I now am carrying a leather cord in my pocket with those three beads strung onto it. I reach into my pocket now and again, and remind myself that healing takes time. That I am supported. That I am loved. The trick is to provide the same level of support and love to myself that I have been feeling from my networks of friends and family.

This is a particularly difficult challenge right now. I am trying to follow doctor’s orders and do everything I am supposed to do in order to prevent a recurrence. But it is clear to me that the root of my motivation is fear rather than love. Here are some irrational thoughts that keep spinning through my head:

My body tried to kill me. I don’t trust my insides right now. What was that twinge? Why is my heart beating too fast? When am I going to collapse again? I’m feeling light-headed, so therefore I am about to die. I am never going to get better. How can I be more active when there’s a blood clot waiting to move to my heart? My body tried to kill me.

This kind of talk isn’t helping anyone, especially me, and it’s just serving to increase my anxiety levels at a time where I really need to relax.

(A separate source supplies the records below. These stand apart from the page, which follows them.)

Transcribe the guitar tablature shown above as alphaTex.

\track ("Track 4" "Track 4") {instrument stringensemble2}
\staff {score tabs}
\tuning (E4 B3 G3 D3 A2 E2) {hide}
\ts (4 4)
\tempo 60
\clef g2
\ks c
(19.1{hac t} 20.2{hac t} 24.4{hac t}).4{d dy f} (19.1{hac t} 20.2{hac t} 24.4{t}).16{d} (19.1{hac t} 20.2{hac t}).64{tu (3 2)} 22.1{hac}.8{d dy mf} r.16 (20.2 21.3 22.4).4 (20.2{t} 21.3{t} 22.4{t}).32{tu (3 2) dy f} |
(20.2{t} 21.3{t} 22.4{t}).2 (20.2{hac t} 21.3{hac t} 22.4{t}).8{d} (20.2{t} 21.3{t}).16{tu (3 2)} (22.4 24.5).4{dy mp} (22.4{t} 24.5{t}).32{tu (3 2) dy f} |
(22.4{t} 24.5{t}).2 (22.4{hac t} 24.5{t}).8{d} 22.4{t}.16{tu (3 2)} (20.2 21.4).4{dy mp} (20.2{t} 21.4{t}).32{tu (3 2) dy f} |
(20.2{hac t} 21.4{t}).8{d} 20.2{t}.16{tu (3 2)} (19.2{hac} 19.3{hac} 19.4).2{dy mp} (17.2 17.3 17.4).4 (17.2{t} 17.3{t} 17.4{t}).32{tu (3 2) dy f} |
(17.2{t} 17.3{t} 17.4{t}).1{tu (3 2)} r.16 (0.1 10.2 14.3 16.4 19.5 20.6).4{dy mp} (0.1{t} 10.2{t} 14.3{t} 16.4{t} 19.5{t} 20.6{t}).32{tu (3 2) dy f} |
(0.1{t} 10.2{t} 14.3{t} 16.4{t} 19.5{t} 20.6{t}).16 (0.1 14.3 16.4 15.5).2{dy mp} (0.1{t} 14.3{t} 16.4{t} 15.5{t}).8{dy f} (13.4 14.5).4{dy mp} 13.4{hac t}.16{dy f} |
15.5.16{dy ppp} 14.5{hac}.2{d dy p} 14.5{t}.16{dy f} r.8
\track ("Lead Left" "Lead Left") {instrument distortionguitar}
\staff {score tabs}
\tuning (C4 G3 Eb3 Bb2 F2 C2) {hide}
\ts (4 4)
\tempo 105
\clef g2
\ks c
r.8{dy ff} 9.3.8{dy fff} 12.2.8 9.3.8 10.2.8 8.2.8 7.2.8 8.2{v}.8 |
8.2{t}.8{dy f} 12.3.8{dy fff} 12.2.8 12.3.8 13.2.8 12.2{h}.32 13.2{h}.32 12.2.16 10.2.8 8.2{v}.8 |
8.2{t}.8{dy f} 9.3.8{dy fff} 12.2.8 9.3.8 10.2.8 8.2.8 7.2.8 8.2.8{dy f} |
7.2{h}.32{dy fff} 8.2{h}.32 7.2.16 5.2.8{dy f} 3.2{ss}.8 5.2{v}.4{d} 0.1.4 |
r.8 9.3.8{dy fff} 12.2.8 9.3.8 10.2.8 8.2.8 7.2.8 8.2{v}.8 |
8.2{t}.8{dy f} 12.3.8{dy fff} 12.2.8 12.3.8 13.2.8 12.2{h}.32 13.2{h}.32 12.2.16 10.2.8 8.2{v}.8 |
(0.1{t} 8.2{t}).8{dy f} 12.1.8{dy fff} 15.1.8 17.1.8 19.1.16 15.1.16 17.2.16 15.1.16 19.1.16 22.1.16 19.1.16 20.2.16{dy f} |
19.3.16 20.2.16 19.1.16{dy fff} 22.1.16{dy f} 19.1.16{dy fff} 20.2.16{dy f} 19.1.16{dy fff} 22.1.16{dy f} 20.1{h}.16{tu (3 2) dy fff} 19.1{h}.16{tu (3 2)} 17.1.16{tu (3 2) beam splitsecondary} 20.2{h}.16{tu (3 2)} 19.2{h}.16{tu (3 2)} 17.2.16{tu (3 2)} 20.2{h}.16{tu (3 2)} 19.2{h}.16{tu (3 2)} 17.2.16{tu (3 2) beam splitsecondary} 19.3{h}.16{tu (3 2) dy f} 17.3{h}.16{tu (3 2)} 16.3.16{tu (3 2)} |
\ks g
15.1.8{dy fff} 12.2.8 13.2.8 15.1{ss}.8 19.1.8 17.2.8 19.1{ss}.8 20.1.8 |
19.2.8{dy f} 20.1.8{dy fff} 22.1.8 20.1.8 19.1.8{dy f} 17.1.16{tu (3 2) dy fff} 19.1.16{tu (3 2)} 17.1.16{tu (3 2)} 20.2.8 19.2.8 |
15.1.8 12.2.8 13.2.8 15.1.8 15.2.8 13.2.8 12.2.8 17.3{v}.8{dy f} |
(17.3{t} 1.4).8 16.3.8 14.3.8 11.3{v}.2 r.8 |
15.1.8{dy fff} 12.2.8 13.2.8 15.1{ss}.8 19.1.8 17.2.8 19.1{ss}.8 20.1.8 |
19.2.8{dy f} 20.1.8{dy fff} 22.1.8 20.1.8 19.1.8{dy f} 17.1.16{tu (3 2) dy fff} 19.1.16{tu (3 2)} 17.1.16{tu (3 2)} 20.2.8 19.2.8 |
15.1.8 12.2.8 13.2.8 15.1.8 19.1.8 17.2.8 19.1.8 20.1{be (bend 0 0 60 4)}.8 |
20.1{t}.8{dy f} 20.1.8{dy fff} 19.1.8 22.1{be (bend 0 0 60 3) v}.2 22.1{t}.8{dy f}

I am scheduled to teach a path/class next February which will have a major focus on self-love and being conscious of being in the present moment. When I agreed to teach this work, I was thinking more along the lines of perception and emotions rather than physicality. This health scare experience is opening up an entirely new way of viewing my relationship to my body and self-love. It’s not about loving myself so I can be more confident and move through the world with a greater sense of ease and openness to sharing love with others (while an absolutely worthy goal) — it’s about loving my body despite the fact that I am currently afraid of it.

My new doctor (who is wonderful) joked that now that I’ve been through something like this, I will be calling her every time I have a runny nose. And it’s true that every twitch or twinge or discomfort has me worried that I am suddenly going to collapse and be taken back to the hospital or something worse. I am attempting to reframe those twitches and twinges as signs that my body is just trying to communicate with my brain to let me know how to adjust so I can be more physically in balance. So the current focus of my personal work is to attempt to consciously love parts of my body that I am afraid of.

Admittedly, it’s a little strange to say, “I love you, right leg.” But I am doing it. Saying it enough might even make it true. It’s even stranger to say, “I even love the blood clot you’re currently holding, because it reminds me that life is sacred and therefore needs to be lived fully.”

It’s a work in progress. What a gift to be alive to work on it.